▶ _STORED DATA_:
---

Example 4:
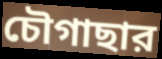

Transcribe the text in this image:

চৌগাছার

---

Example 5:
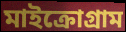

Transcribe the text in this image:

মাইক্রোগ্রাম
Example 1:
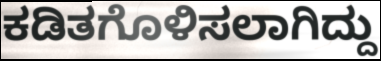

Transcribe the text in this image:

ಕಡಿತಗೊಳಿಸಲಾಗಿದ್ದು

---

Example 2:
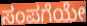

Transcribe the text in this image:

▶ _PROBLEM DESCRIPTION_: Retype all of the material above exactly; the pictures stay out.

▶ _EXERCISE SOLUTION_:
---

Example 4:

Transcribe the text in this image:

চৌগাছার

---

Example 5:

Transcribe the text in this image:

মাইক্রোগ্রাম
Example 1:

Transcribe the text in this image:

ಕಡಿತಗೊಳಿಸಲಾಗಿದ್ದು

---

Example 2:

Transcribe the text in this image:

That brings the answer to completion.